Arkadaşlarının katilinin yazdıklarına ağladı
Abone ol12 Eylül öncesinde Bahçelievler Katliamında öldürülen 7 TİP'li öğrencinin yakın arkadaşı Ayşenur Arslan katliamı yaptığını itiraf eden Kırcı'nın yazdıklarını okuyunca neden ağladı?
CNN Türk'te Ayşenur Arslan'ın hazırlayıp sunduğu Medya
Mahallesi programı kimi zaman çok ilginç görüntülere sahne oluyor.
Bazen medyanın gündemini konuşmak üzere gelen konuklar yaptıkları
ya da söyledikleri ile gündeme gelirken, kimi zaman da programı
hazırlayan Mahallenin Ablası Ayşenur Arslan'ın anlattıkları
gazetecilerin ilgisini çekecek ayrıntılar olarak kayda
geçiyor.
Dün Arslan'ın konuğu sinemacı ve
Radikal yazarı Sırrı Süreyya
Önder'di.

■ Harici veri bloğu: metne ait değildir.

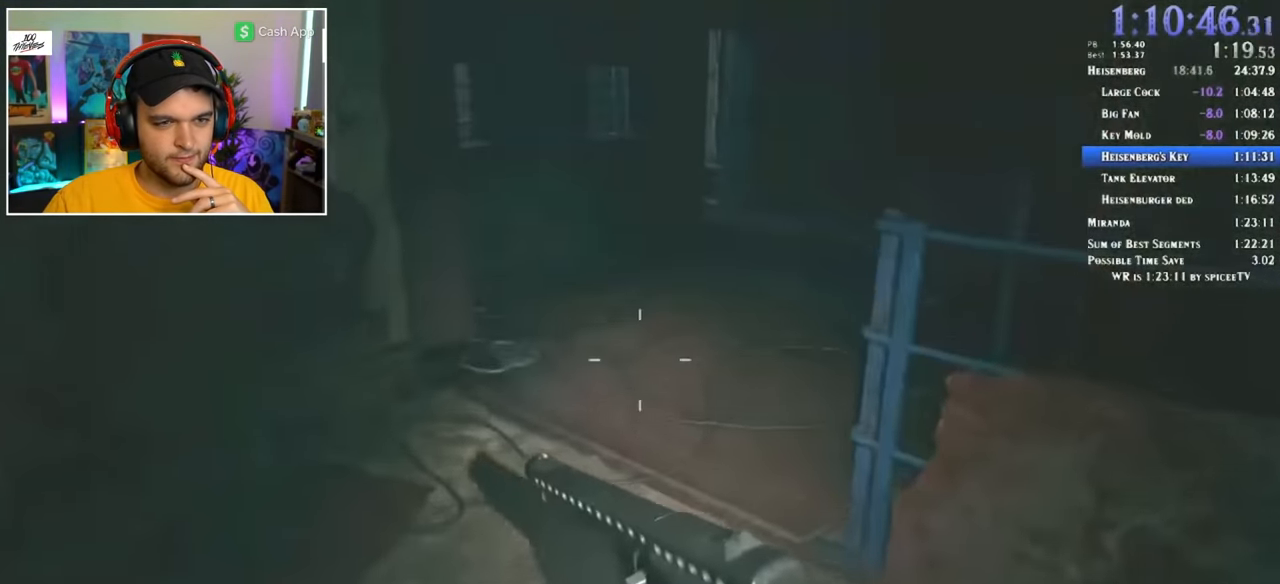
{"keys": ["shift", "w"], "mouse": [], "events": []}
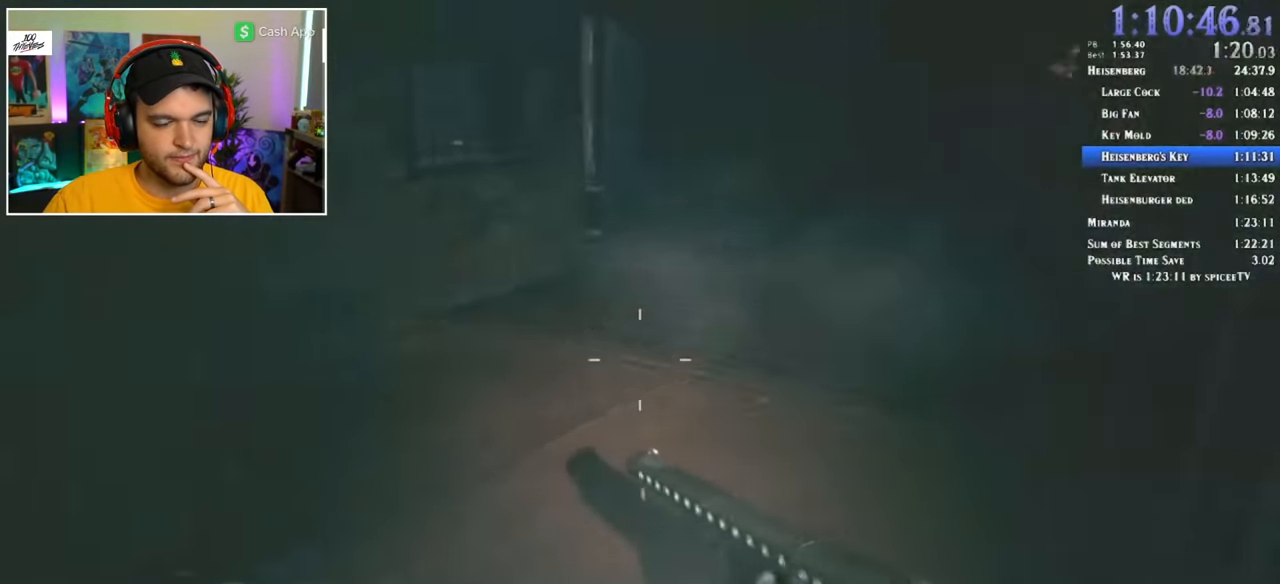
{"keys": ["shift", "w"], "mouse": [], "events": []}
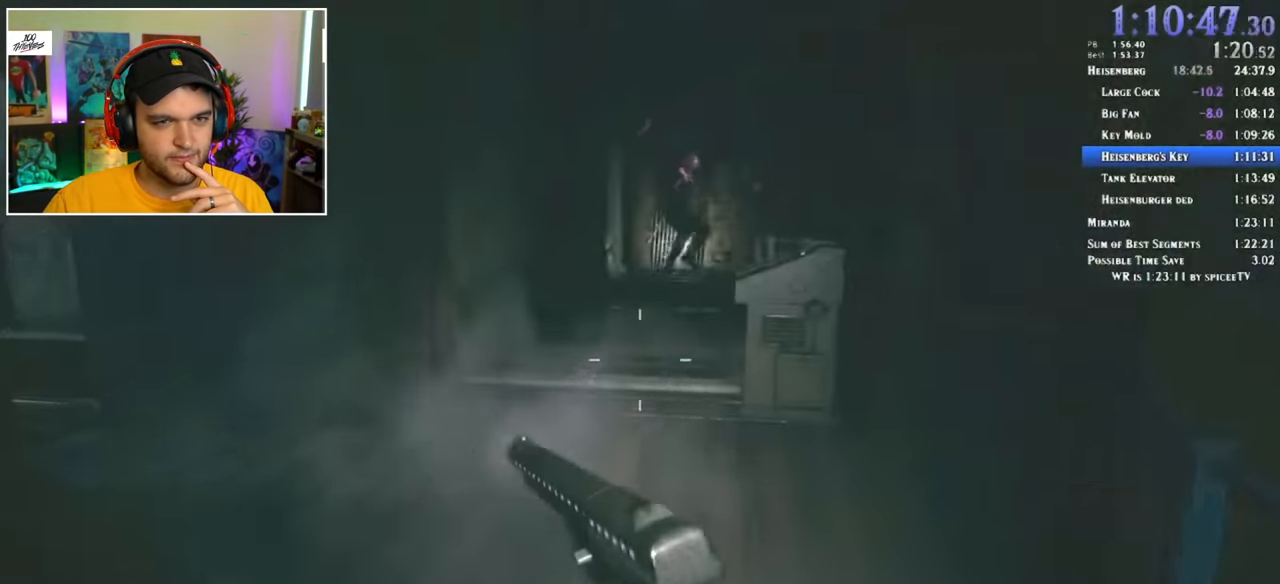
{"keys": ["shift", "w"], "mouse": [], "events": []}
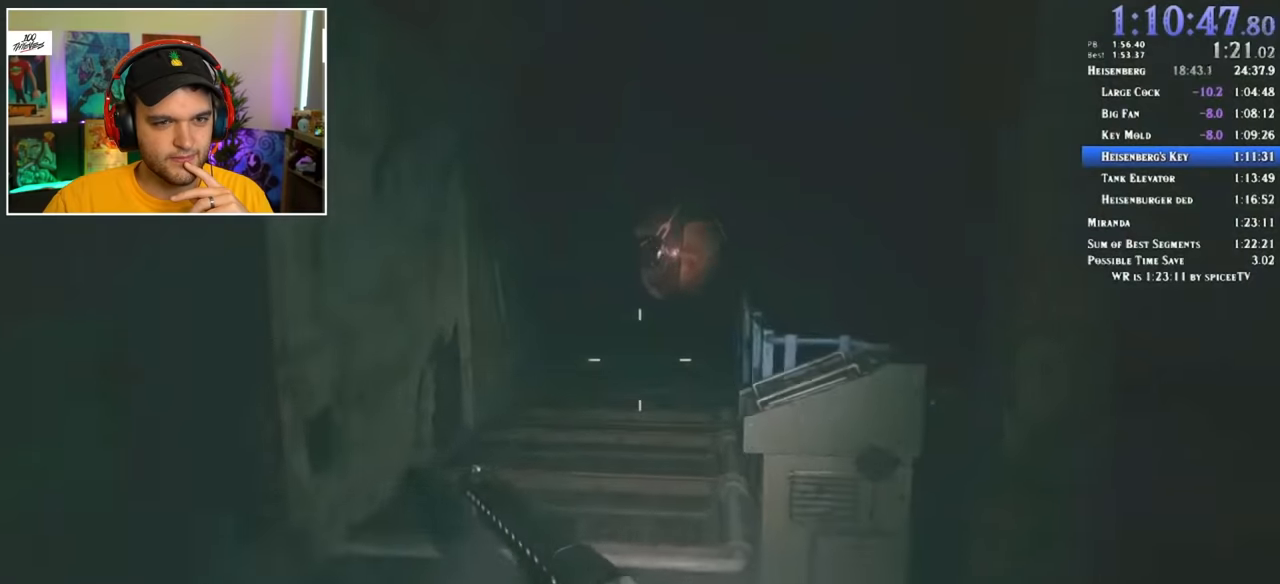
{"keys": ["shift", "w"], "mouse": [], "events": [[200, "mouse_left", "down"], [283, "mouse_left", "up"]]}
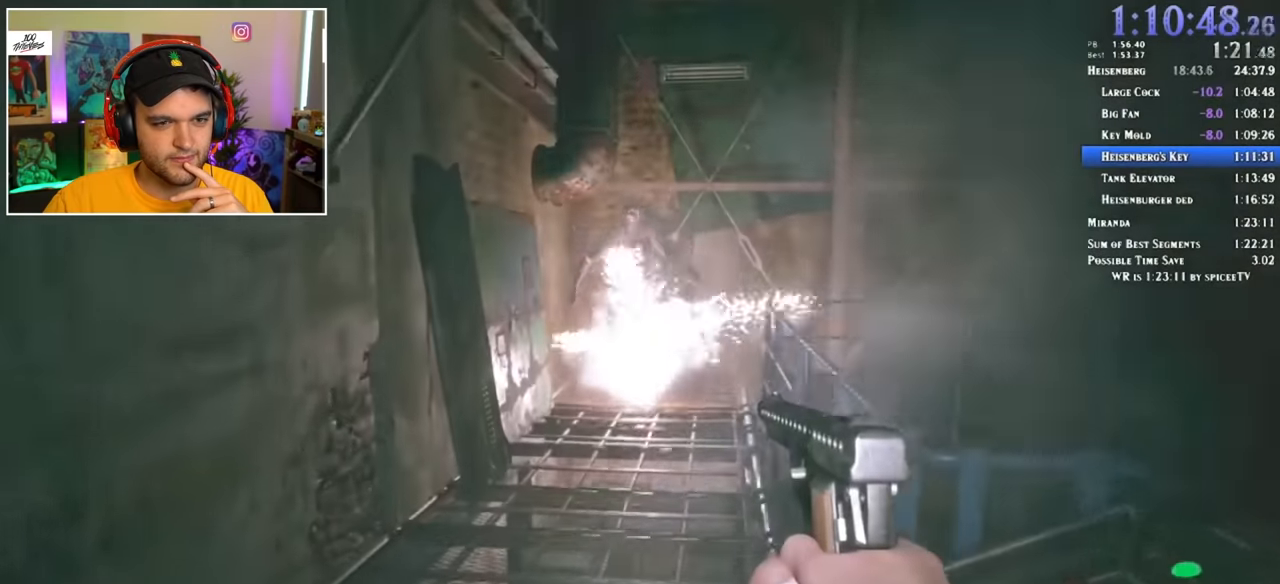
{"keys": ["shift", "w"], "mouse": [], "events": [[83, "1", "down"], [133, "1", "up"]]}
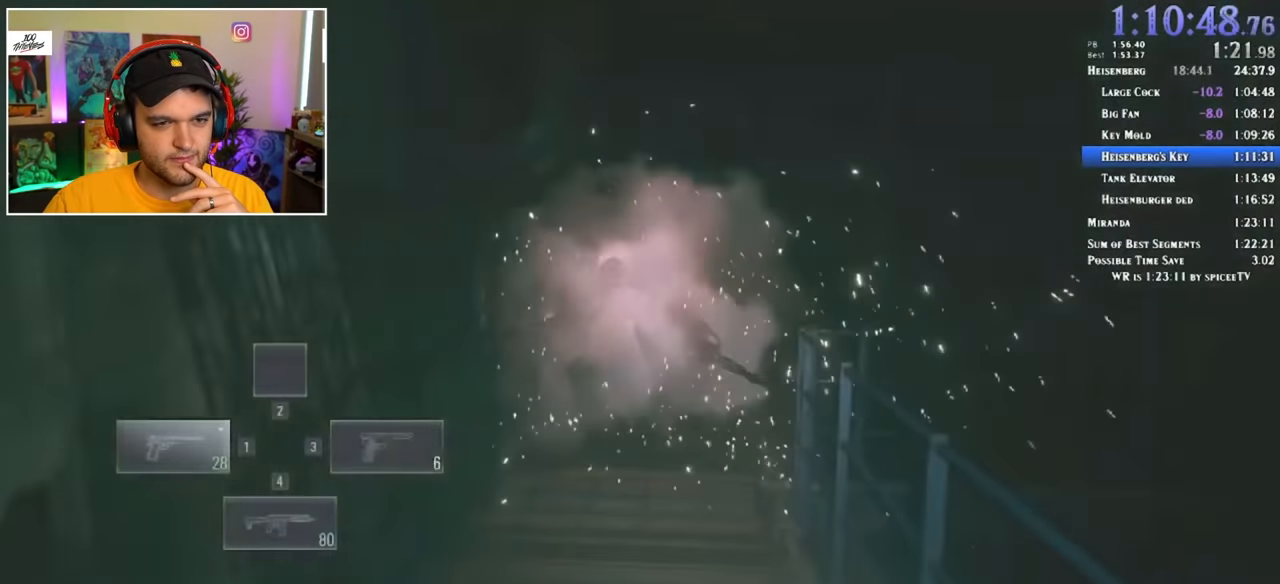
{"keys": ["shift", "w"], "mouse": [], "events": [[283, "mouse_left", "down"], [333, "mouse_left", "up"], [416, "mouse_left", "down"], [466, "mouse_left", "up"]]}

Önder ile gündemdeki konuları, gelecekteki
projelerini konuşan Arslan bir ara Dumlupınar
Üniversitesi'nde yaşanan ve bir öğrencinin ölümü ile
sonuçlanan kavgayı sordu.
Önder'in siyasete silahı sokmanın ne kadar kötü sonuçlar verdiğini
anlatmasının ardından Ayşenur Arslan öyle bir anısını anlattı ki
izleyenler duygu dolu anlar yaşadılar.
Sırrı Süreyya Önder, Dumlupınar Üniversitesi'ndeki olayları
yorumlarken şunları anlattı:
KARŞINIZDAKİLER DE BİR
YOKSULUN ÇOCUĞU
"12 Eylül öncesinde çok bariz bir can güvenliği meselesi
vardı insanların silaha sarılması bahsinde. Fakat bu silaha sarılma
refleksi bu can güvenliği meselesini çok daha vahim noktalara
taşıdı. Herkesin siyasal mücadeleyi silahsız alanlara taşımasını
önerebilirim. Eminim her iki tarafında buna karşı söyleyecek bin
tane argümanı vardır.
Bu konuda belki ilk defa sosyalist kimliğimin dışında
ihtiyar bir adam olarak sesleniyorum. Yani mümkünse yapmayın.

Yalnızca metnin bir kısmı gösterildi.